Simultaneous Sessions II: Acute myeloid leukemia - Biology & translational research - Towards molecular therapies
The TET2 gene is frequently mutated in pre-leukemic hematopoietic stem cells in human acute myeloid leukemia (AML) and encodes for an enzyme that catalyzes the conversion of DNA 5-methylcytosine (5-mC) to 5-hydroxymethylcytosine (5-hmC), a key intermediate for DNA demethylation. Recent studies suggest that (i) the product of this reaction can be enhanced using high dose ascorbate, and (ii) formation of the substrate 5-methylcytosine can be blocked with azacitidine.
To understand the mechanisms of TET2 mutation-driven leukemogenesis, we developed two CRISPR/Cas9 approaches to disrupt the TET2 gene in primary human CD34+ stem and progenitor cells.
First, in “Hit & Run”, we use Cas9 with two single-guide RNAs to delete an internal region and disrupt TET2. Second, we use homology-directed repair (HDR) of Cas9-mediated double-strand breaks to disrupt TET2 by inserting GFP and/or mCherry expression cassettes to generate in vivo traceable cells. Global 5-hmC profiling revealed time-dependent loss of hydroxymethylation after 6 weeks of in vitro culture at predominantly genes and promoters, validating loss of TET2 enzymatic function. Thus, we have developed a tractable and cell-traceable model that recapitulates TET2-mutated pre-leukemia and clonal hematopoiesis.
First, we examined the biological effects of TET2 disruption on human erythroid differentiation in vitro by culturing bulk CD34+ cells for 10 days under conditions that promote erythroid differentiation. Both methods of TET2 disruption decreased CD71+CD235+ erythroblasts compared to control safe-harbor disrupted cells. Notably, exposure to ascorbate (HDR, n = 6, p < 0.02) or azacitidine (HDR, n = 4, p < 0.05) partially rescued the erythroid differentiation block. TET2 disruption consistently abolished erythroid colonies in methylcellulose and increased the numbers of granulocyte-macrophage colonies upon serial re-plating (HDR, n = 4 independent experiments, p < 0.0001).
In vivo, transplantation of TET2-disrupted Hit & Run CD34+ cells into NSG mice showed gradual expansion of TET2-disrupted cells in the CD33+ myeloid population. At 36 weeks after secondary transplantation, we detected a marked expansion of human myeloid lineage cells in keeping with a time-dependent myeloid skewing induced by TET2 mutation (lymphoid = 22.1%, myeloid = 73.0%, Mann-Whitney U, p = 0.0485).

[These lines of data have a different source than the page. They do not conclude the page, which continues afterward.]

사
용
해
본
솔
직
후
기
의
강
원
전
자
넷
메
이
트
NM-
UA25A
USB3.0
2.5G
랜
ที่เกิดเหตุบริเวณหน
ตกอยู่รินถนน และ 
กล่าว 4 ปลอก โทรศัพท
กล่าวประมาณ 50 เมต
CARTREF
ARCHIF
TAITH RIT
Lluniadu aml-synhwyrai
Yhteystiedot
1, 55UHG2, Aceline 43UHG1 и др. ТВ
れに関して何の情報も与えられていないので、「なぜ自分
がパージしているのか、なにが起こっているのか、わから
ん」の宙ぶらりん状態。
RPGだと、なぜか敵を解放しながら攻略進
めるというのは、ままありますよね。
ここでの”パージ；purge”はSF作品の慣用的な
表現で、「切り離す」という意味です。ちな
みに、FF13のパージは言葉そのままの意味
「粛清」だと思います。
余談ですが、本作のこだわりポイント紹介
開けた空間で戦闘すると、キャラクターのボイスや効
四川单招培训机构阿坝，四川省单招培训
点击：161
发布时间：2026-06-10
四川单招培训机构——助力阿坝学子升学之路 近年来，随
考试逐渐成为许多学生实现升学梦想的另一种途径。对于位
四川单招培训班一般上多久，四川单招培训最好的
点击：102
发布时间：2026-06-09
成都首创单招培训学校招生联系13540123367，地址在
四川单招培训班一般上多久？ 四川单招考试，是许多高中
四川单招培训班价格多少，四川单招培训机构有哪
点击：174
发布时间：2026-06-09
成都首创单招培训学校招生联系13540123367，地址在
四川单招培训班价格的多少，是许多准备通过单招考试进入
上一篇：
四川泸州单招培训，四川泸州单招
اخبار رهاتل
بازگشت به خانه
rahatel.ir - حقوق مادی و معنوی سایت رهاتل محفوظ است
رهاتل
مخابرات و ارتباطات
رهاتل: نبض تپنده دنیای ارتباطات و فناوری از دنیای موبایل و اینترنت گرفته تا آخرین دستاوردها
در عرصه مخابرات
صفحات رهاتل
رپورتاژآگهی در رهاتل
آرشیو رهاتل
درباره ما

We therefore performed in vivo competition studies to determine if TET2-disrupted HSPCs could be selectively targeted by azacitidine or ascorbate treatment. In PBS control treated mice, the percentage of TET2-disrupted cells increased from 29.3 to 71.6 over 4 weeks. Intriguingly, azacitidine slowed the expansion of TET2-disrupted cells in evaluable mice (delta increase of 42% in PBS vs 5% in azacitidine, p = 0.036), but did not eradicate established TET2 pre-leukemia. Similarly, high dose ascorbate treatment slowed the rate of expansion to a lesser degree (delta increase of 42% in PBS vs 18.3% in ascorbate, p = 0.14). Combination studies of both drugs in a larger cohort are ongoing coupled with global 5-hmC profiling.
Our results indicate that disruption of TET2 in human hematopoietic stem and progenitor cells is sufficient to induce global changes in 5-hmC and suggest azacitidine or ascorbate treatment can slow the expansion of TET2-mutant human pre-leukemic clones suggesting an approach to preventing CHIP progression to de novo AML.